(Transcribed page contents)
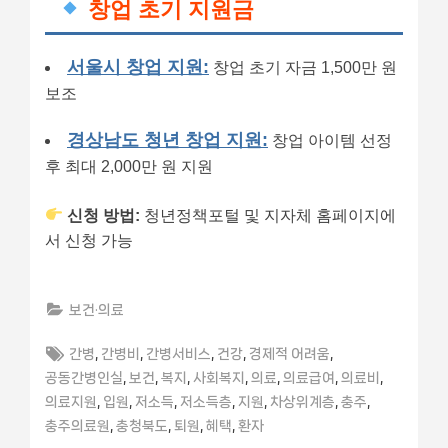
창업 초기 지원금
서울시 창업 지원:
창업 초기 자금 1,500만 원
보조
경상남도 청년 창업 지원:
창업 아이템 선정
후 최대 2,000만 원 지원
신청 방법:
청년정책포털 및 지자체 홈페이지에
서 신청 가능
보건·의료
Tags:
,
,
,
,
,
간병
간병비
간병서비스
건강
경제적 어려움
,
,
,
,
,
,
,
공동간병인실
보건
복지
사회복지
의료
의료급여
의료비
,
,
,
,
,
,
,
의료지원
입원
저소득
저소득층
지원
차상위계층
충주
,
,
,
,
충주의료원
충청북도
퇴원
혜택
환자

_Exercise instructions_
Leaving the pictures aside, output each entry above exactly as written.

_Solved problem_
창업 초기 지원금
서울시 창업 지원:
창업 초기 자금 1,500만 원
보조
경상남도 청년 창업 지원:
창업 아이템 선정
후 최대 2,000만 원 지원
신청 방법:
청년정책포털 및 지자체 홈페이지에
서 신청 가능
보건·의료
Tags:
,
,
,
,
,
간병
간병비
간병서비스
건강
경제적 어려움
,
,
,
,
,
,
,
공동간병인실
보건
복지
사회복지
의료
의료급여
의료비
,
,
,
,
,
,
,
의료지원
입원
저소득
저소득층
지원
차상위계층
충주
,
,
,
,
충주의료원
충청북도
퇴원
혜택
환자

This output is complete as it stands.